A Defensoria destacou o risco de que muitas das crianças e adolescentes que desfilaram não sejam adotadas, "o que pode gerar sérios sentimentos de frustração, prejuízos à autoestima e indeléveis impactos psicológicos". Por fim, afirma que a grande exposição pode levar à objetificação e passar uma ideia de mercantilização.
No mesmo sentido, a Anadef – Associação Nacional dos Defensores Públicos Federais manifestou indignação e repulsa ao evento. "O ato representa grave violação aos direitos humanos ao tratar as crianças como um objeto de apreciação, podendo ocasionar graves efeitos psicológicos devido à exposição."
"Sabemos que, lamentavelmente, o processo de adoção no Brasil é bastante moroso e precisa ser aprimorado, mas é inaceitável qualquer ação que trate pessoas, de qualquer idade, raça ou religião, como uma mercadoria."
Advogados, personalidades públicas e políticos também repudiaram a ação. Veja aqui.
Esclarecimento
A OAB/MT e a Ampara, em nota conjunta de esclarecimento, saíram em defesa do evento. Alegaram que nunca foi o objetivo do evento apresentar as crianças e adolescentes a famílias para a concretização da adoção. "A ideia da ação visa promover a convivência social e mostrar a diversidade da construção familiar por meio da adoção com a participação das famílias adotivas." Confira a íntegra das notas aqui.
As instituições também afirmam que as crianças não foram obrigadas a participar, e que todos expressaram alegria com a possibilidade de participar de um momento como esse. "A ação deu a eles a oportunidade de, em um mundo que os trata como se invisíveis fossem, poderem integrar uma convivência social."
"A OAB-MT e a Ampara repudiam qualquer tipo de distorção do evento associando-o a períodos sombrios de nossa história e reitera que em nenhum momento houve a exposição de crianças e adolescentes."
Na nota, explicam também que a falta de interessados na chamada "adoção tardia", de crianças mais velhas, faz com que seja urgente a adoção de medidas como a Semana da Adoção, que tornam público esse problema social. Informam, ainda, que, conforme dados do CNJ, 8,7 mil crianças e adolescentes aguardam por uma família.

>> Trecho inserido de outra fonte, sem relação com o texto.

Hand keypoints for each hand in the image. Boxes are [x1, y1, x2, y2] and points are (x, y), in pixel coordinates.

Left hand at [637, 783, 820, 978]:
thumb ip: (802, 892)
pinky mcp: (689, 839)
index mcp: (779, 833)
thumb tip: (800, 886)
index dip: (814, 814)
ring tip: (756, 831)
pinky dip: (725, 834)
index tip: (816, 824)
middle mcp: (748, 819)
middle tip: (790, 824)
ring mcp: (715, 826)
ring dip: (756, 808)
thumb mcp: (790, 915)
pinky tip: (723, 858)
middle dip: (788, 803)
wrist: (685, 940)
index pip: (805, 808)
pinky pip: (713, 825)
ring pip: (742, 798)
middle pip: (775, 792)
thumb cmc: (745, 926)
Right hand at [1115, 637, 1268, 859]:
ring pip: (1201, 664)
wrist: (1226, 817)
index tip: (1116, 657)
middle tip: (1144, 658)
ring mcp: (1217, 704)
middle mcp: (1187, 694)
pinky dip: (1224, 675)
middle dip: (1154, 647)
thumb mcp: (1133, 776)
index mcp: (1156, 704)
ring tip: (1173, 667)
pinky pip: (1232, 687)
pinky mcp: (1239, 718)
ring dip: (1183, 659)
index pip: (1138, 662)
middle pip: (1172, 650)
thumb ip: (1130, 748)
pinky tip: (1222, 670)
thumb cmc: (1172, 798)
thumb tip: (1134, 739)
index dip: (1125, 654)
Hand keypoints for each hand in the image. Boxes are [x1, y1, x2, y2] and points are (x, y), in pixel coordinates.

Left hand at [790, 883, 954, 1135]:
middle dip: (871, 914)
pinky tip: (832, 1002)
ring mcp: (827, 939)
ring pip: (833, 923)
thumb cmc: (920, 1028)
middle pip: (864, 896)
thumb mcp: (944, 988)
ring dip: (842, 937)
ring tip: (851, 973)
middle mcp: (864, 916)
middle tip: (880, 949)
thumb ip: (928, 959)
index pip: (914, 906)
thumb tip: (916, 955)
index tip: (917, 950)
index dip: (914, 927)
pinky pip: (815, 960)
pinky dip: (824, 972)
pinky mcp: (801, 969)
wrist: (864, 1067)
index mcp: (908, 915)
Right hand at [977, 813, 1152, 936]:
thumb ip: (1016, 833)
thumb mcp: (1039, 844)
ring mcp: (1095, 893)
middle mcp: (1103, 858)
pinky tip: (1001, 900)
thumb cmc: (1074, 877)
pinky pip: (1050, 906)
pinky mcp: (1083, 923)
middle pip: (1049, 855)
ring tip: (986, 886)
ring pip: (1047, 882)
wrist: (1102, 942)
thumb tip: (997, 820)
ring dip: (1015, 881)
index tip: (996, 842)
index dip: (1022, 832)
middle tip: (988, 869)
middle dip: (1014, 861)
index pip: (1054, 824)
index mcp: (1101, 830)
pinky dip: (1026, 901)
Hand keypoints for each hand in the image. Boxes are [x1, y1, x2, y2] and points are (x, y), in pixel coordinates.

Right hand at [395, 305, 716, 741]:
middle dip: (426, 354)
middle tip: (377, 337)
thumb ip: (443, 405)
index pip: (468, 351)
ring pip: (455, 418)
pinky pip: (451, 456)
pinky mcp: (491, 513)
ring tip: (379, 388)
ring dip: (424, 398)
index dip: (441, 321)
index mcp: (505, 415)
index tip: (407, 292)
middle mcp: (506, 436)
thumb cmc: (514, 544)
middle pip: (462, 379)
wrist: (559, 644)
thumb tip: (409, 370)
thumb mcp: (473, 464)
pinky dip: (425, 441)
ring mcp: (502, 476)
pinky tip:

Ao final da nota, "conclamam a sociedade em geral para uma discussão séria e efetiva sobre o tema para que mais estratégias possam ser adotadas em prol do direito de possibilitar o acolhimento familiar a essas crianças e esses adolescentes".
Presidente da Ampara, Lindacir Rocha Bernardon afirmou que o desfile foi uma forma de ajudar os jovens que há anos esperam por uma família. "Somente crianças acima de 12 anos desfilaram. Todas já foram vistas por diversas famílias, em abrigos, mas ninguém adotou."
Conforme Lindacir, as crianças menores que desfilaram já haviam sido adotadas anteriormente e estavam acompanhadas de suas famílias, que participaram do desfile, conforme explicou a organização, para mostrar os benefícios da adoção.
"O juiz permitiu a realização do desfile. Nós somos uma instituição séria, não brincamos com crianças", declarou. Ela contou que, na primeira edição do evento, em 2017, dois adolescentes, de 14 e 15 anos, foram adotados.